[Bounding box prediction data]
=====
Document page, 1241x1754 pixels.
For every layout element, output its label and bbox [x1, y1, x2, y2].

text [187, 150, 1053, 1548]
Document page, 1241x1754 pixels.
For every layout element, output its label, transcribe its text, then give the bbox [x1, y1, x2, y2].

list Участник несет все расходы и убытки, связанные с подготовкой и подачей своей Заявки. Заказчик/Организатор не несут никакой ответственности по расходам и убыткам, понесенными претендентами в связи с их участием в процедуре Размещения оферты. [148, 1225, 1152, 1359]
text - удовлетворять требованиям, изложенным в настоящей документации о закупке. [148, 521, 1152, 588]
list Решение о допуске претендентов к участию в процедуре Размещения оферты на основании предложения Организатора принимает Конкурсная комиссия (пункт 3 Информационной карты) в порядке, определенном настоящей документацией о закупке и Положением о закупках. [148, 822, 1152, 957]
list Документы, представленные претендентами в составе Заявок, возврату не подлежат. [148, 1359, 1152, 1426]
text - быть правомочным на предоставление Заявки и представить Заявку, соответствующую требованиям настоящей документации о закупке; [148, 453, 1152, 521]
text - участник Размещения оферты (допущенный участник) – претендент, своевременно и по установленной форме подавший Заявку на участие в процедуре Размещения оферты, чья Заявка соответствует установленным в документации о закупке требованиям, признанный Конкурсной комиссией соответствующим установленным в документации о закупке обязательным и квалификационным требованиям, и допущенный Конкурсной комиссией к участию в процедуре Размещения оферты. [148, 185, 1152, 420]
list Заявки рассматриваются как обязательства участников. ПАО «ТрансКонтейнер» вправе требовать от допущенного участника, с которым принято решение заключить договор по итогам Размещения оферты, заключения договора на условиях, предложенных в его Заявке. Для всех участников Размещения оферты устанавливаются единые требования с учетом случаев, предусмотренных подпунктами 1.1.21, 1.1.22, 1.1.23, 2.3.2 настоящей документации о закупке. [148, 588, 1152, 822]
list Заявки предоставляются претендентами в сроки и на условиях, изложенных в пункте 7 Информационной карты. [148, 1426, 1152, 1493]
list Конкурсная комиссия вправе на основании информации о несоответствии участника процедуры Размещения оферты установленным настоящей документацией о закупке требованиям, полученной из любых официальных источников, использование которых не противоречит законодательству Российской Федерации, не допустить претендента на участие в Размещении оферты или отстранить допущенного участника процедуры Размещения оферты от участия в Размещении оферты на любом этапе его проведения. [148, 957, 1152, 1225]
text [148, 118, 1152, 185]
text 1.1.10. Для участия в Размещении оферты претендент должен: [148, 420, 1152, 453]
=====
§ **WORK REQUEST**: Each record above should be given again exactly as it appears.

§ **TASK SOLUTION**:
Document page, 1241x1754 pixels.
For every layout element, output its label and bbox [x1, y1, x2, y2].

text [187, 150, 1053, 1548]
Document page, 1241x1754 pixels.
For every layout element, output its label, transcribe its text, then give the bbox [x1, y1, x2, y2].

list Участник несет все расходы и убытки, связанные с подготовкой и подачей своей Заявки. Заказчик/Организатор не несут никакой ответственности по расходам и убыткам, понесенными претендентами в связи с их участием в процедуре Размещения оферты. [148, 1225, 1152, 1359]
text - удовлетворять требованиям, изложенным в настоящей документации о закупке. [148, 521, 1152, 588]
list Решение о допуске претендентов к участию в процедуре Размещения оферты на основании предложения Организатора принимает Конкурсная комиссия (пункт 3 Информационной карты) в порядке, определенном настоящей документацией о закупке и Положением о закупках. [148, 822, 1152, 957]
list Документы, представленные претендентами в составе Заявок, возврату не подлежат. [148, 1359, 1152, 1426]
text - быть правомочным на предоставление Заявки и представить Заявку, соответствующую требованиям настоящей документации о закупке; [148, 453, 1152, 521]
text - участник Размещения оферты (допущенный участник) – претендент, своевременно и по установленной форме подавший Заявку на участие в процедуре Размещения оферты, чья Заявка соответствует установленным в документации о закупке требованиям, признанный Конкурсной комиссией соответствующим установленным в документации о закупке обязательным и квалификационным требованиям, и допущенный Конкурсной комиссией к участию в процедуре Размещения оферты. [148, 185, 1152, 420]
list Заявки рассматриваются как обязательства участников. ПАО «ТрансКонтейнер» вправе требовать от допущенного участника, с которым принято решение заключить договор по итогам Размещения оферты, заключения договора на условиях, предложенных в его Заявке. Для всех участников Размещения оферты устанавливаются единые требования с учетом случаев, предусмотренных подпунктами 1.1.21, 1.1.22, 1.1.23, 2.3.2 настоящей документации о закупке. [148, 588, 1152, 822]
list Заявки предоставляются претендентами в сроки и на условиях, изложенных в пункте 7 Информационной карты. [148, 1426, 1152, 1493]
list Конкурсная комиссия вправе на основании информации о несоответствии участника процедуры Размещения оферты установленным настоящей документацией о закупке требованиям, полученной из любых официальных источников, использование которых не противоречит законодательству Российской Федерации, не допустить претендента на участие в Размещении оферты или отстранить допущенного участника процедуры Размещения оферты от участия в Размещении оферты на любом этапе его проведения. [148, 957, 1152, 1225]
text [148, 118, 1152, 185]
text 1.1.10. Для участия в Размещении оферты претендент должен: [148, 420, 1152, 453]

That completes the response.